17:07' 21/04/2008 (GMT+7)
VietNamNet Bridge – In order to deal with high inflation, other countries in the world are trying to develop agriculture. Meanwhile, Vietnam is trying to tighten monetary policies everywhere, in big cities and rural areas.
In China, together with measures to tighten monetary policies, the government is trying to control the domestic market, push up agriculture production and support low income earners.
On March 27, 2008, Chinese Prime Minister Wen Jia Bao announced that the government approved the financial aid package of $3.5bil, which will be added to the budget of $562.5bil approved before for agriculture and rural development. The sum of money is equal to 1/3 of the total money the government of China injected in agriculture in the previous five years.
The sum of money will be given directly to farmers to help them purchase materials, fuel, plant varieties and stud animals.

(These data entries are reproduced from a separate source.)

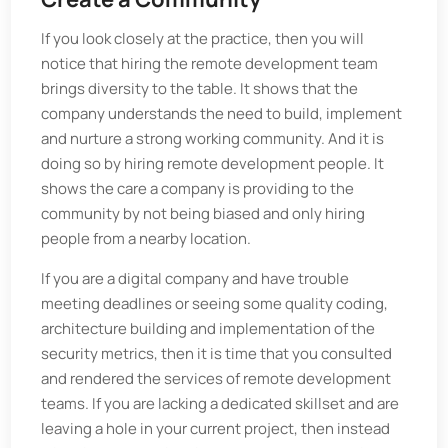
If you look closely at the practice, then you will
notice that hiring the remote development team
brings diversity to the table. It shows that the
company understands the need to build, implement
and nurture a strong working community. And it is
doing so by hiring remote development people. It
shows the care a company is providing to the
community by not being biased and only hiring
people from a nearby location.
If you are a digital company and have trouble
meeting deadlines or seeing some quality coding,
architecture building and implementation of the
security metrics, then it is time that you consulted
and rendered the services of remote development
teams. If you are lacking a dedicated skillset and are
leaving a hole in your current project, then instead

In the Republic of Korea, the government decided to exempt import tax on the grains used for processing food for cattle, provide $1bil to farmers to give them capital to maintain production.
Meanwhile, in Vietnam, the measures taken by the State Bank of Vietnam seem to aim to tighten the credit to agriculture and rural development.
The state owned Vietnam Bank for Agriculture and Rural Development (Agribank), which is considered the main bank serving agriculture and rural development in Vietnam, has set the credit growth rate for 2008 at 16-18% over 2007. The goal proves to be much lower than the targeted growth rate of 30% set for the whole banking system, and just equal to ½ of the 36.2% growth rate obtained in 2007.
In order to maintain the low credit growth rate within the Agribank system, the bank has set low credit limits for all branches.
Some branches have been asked to keep outstanding loans at the same level as the level reached by November 30, 2007. This means that the branches can only provide new loans if they can collect old debts. As a result, many Agribank branches have to refuse loans for farmers.
The Bank for Investment and Development of Vietnam (BIDV), which has the second largest operation network in Vietnam after Agribank, has also set limits on credit growth rates for their branches, including ones in mountainous and highlands areas, which will surely affect agriculture development and food production.
As planned, VND52tril worth of government money now deposited at state owned banks will be transferred to State Bank branches for management. It is estimated that some 40tril is being deposited at Agribank, which also means that the bank will lose VND40tril worth of capital, or VND20,000bil worth of capital which can be lent
As the capital is decreasing, Agribank will have to reduce loans, which means that agriculture production will have less capital to develop.
Analysts have pointed out that tightening monetary policies proves to be a necessary thing these days in order to fight inflation, but it is also necessary to create the best conditions to develop agriculture, which help curb food price increases and ensure food security.